- [The task]: In the entries that follow, find the line containing "is medium levels"; from there, copy every line exactly through the line containing "image of lung".

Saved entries
++++++++++

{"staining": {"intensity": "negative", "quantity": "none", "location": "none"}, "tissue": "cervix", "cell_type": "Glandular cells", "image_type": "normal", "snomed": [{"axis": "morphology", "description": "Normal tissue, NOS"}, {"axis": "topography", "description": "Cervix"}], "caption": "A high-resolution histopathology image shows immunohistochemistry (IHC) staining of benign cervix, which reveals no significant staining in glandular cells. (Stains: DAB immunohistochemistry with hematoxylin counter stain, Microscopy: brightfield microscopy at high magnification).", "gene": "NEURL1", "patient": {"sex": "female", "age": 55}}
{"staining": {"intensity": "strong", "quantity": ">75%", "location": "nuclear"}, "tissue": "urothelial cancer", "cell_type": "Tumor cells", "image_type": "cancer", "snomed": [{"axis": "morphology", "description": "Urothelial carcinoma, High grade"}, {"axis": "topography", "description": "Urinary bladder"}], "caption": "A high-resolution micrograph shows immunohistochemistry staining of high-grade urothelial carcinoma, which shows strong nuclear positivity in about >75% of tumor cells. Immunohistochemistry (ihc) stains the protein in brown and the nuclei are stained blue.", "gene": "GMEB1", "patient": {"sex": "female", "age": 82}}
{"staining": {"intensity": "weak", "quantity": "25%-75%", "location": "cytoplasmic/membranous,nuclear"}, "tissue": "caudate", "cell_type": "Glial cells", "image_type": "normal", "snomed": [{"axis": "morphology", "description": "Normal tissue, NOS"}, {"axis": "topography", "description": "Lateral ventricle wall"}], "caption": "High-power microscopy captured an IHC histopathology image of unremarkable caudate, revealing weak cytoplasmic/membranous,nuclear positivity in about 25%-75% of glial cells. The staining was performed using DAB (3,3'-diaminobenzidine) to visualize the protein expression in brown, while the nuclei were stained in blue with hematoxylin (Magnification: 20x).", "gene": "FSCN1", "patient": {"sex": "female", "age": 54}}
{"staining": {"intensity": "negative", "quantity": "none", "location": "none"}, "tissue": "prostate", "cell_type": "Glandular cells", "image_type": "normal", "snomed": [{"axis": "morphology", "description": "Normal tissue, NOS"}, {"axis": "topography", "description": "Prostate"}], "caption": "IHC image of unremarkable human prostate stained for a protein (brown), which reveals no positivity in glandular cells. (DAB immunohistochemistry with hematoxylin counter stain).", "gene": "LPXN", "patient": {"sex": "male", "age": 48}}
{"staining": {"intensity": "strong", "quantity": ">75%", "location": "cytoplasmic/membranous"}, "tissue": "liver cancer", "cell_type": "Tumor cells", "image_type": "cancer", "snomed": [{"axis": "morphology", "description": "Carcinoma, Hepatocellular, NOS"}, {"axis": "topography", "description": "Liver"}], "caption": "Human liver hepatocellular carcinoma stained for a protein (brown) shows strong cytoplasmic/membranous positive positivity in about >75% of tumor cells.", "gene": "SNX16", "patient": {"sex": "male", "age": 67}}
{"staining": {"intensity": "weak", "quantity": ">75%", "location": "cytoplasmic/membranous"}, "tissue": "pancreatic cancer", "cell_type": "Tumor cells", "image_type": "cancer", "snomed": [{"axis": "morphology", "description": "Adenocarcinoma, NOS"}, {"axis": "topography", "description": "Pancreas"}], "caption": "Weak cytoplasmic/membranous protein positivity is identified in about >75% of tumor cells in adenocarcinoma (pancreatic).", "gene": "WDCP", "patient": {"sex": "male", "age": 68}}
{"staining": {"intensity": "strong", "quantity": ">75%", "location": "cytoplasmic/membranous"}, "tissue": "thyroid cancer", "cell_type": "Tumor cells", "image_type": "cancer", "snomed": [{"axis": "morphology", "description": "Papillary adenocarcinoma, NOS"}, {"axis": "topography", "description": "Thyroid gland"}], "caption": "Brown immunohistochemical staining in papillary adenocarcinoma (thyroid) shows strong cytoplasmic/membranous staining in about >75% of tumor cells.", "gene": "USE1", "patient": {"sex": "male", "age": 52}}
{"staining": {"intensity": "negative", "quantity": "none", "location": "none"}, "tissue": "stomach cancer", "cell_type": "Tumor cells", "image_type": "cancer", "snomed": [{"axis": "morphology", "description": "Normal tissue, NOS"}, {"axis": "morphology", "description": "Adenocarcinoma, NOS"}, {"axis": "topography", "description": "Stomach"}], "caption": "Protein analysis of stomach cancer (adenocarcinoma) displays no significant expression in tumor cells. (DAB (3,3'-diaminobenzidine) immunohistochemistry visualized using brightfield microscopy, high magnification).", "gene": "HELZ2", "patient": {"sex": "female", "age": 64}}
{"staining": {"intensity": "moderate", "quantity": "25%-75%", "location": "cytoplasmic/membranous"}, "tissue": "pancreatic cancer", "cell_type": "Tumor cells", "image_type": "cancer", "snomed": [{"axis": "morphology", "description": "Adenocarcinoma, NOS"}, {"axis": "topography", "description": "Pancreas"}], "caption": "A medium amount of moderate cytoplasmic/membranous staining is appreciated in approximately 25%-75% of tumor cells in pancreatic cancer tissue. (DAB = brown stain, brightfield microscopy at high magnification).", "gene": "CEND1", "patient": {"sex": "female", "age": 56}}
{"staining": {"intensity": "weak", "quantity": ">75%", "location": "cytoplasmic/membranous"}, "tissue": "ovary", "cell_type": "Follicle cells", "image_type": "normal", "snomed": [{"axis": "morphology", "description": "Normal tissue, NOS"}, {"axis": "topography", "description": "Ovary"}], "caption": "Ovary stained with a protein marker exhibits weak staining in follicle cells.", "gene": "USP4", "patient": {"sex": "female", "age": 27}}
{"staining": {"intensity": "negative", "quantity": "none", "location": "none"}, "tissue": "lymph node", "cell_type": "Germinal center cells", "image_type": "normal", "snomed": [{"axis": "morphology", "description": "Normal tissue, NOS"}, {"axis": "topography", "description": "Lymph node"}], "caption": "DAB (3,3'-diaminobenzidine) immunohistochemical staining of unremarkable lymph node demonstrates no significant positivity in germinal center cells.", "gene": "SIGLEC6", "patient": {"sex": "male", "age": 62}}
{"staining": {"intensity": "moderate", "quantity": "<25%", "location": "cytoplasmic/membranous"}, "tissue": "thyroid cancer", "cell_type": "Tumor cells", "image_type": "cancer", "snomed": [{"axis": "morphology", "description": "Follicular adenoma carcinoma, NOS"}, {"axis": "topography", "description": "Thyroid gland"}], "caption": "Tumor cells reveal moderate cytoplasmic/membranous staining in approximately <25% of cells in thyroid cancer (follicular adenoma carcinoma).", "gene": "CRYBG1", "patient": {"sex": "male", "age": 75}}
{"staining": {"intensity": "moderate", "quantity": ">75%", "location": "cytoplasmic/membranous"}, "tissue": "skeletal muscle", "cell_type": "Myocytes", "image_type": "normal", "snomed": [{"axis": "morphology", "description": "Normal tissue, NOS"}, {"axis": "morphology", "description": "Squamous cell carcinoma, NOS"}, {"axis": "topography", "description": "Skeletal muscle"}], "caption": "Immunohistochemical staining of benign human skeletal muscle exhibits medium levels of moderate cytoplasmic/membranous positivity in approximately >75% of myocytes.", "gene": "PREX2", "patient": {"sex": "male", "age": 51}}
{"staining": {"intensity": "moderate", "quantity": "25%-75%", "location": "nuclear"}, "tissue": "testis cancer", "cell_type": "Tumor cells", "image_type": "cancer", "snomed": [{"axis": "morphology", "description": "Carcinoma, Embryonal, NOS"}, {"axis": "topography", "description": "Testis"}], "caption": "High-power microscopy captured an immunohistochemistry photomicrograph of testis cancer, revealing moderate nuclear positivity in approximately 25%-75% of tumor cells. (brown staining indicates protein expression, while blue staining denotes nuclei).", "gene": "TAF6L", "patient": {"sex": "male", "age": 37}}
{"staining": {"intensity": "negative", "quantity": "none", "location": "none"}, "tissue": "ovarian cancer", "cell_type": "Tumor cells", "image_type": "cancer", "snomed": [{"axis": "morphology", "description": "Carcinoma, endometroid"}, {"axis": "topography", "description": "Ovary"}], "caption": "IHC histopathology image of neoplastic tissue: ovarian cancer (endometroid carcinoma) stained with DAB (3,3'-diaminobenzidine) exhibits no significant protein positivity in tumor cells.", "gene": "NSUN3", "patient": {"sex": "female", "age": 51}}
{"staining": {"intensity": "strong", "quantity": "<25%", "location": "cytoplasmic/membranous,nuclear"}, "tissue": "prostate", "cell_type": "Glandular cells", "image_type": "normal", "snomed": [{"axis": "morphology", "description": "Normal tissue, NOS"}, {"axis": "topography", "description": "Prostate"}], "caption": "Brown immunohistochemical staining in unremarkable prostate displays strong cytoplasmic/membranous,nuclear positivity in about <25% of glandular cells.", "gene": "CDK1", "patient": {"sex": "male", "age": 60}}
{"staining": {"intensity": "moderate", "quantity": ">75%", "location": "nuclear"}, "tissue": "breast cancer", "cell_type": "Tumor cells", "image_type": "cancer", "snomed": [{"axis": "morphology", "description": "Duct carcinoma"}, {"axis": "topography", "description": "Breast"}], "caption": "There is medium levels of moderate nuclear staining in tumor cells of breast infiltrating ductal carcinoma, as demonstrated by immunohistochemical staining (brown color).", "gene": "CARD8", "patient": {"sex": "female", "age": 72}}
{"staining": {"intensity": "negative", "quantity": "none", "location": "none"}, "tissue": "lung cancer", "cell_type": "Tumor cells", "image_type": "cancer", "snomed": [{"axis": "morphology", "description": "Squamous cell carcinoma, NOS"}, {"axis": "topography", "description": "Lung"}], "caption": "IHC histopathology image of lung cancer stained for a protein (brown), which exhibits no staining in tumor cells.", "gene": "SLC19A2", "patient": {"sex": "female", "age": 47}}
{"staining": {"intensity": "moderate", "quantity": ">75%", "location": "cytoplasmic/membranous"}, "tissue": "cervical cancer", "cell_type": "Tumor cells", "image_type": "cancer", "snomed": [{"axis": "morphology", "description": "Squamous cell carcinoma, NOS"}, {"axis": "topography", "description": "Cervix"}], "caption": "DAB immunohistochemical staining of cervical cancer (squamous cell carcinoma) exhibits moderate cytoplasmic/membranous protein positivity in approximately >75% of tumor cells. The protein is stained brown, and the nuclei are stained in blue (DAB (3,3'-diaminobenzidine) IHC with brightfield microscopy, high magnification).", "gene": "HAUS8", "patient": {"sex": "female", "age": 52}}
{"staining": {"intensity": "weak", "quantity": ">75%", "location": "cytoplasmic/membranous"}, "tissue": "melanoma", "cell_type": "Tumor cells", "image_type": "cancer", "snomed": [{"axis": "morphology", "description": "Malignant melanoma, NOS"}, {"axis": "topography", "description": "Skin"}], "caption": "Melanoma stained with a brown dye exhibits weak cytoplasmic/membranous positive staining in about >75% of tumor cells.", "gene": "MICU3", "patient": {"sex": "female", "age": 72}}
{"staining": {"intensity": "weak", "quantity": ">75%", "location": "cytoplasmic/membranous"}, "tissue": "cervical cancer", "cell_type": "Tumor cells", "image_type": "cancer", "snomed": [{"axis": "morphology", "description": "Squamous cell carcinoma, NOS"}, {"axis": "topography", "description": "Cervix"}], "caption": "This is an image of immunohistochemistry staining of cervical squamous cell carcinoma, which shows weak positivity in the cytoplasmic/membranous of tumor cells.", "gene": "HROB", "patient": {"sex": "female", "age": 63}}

++++++++++

- [Response area]:
{"staining": {"intensity": "moderate", "quantity": ">75%", "location": "nuclear"}, "tissue": "breast cancer", "cell_type": "Tumor cells", "image_type": "cancer", "snomed": [{"axis": "morphology", "description": "Duct carcinoma"}, {"axis": "topography", "description": "Breast"}], "caption": "There is medium levels of moderate nuclear staining in tumor cells of breast infiltrating ductal carcinoma, as demonstrated by immunohistochemical staining (brown color).", "gene": "CARD8", "patient": {"sex": "female", "age": 72}}
{"staining": {"intensity": "negative", "quantity": "none", "location": "none"}, "tissue": "lung cancer", "cell_type": "Tumor cells", "image_type": "cancer", "snomed": [{"axis": "morphology", "description": "Squamous cell carcinoma, NOS"}, {"axis": "topography", "description": "Lung"}], "caption": "IHC histopathology image of lung cancer stained for a protein (brown), which exhibits no staining in tumor cells.", "gene": "SLC19A2", "patient": {"sex": "female", "age": 47}}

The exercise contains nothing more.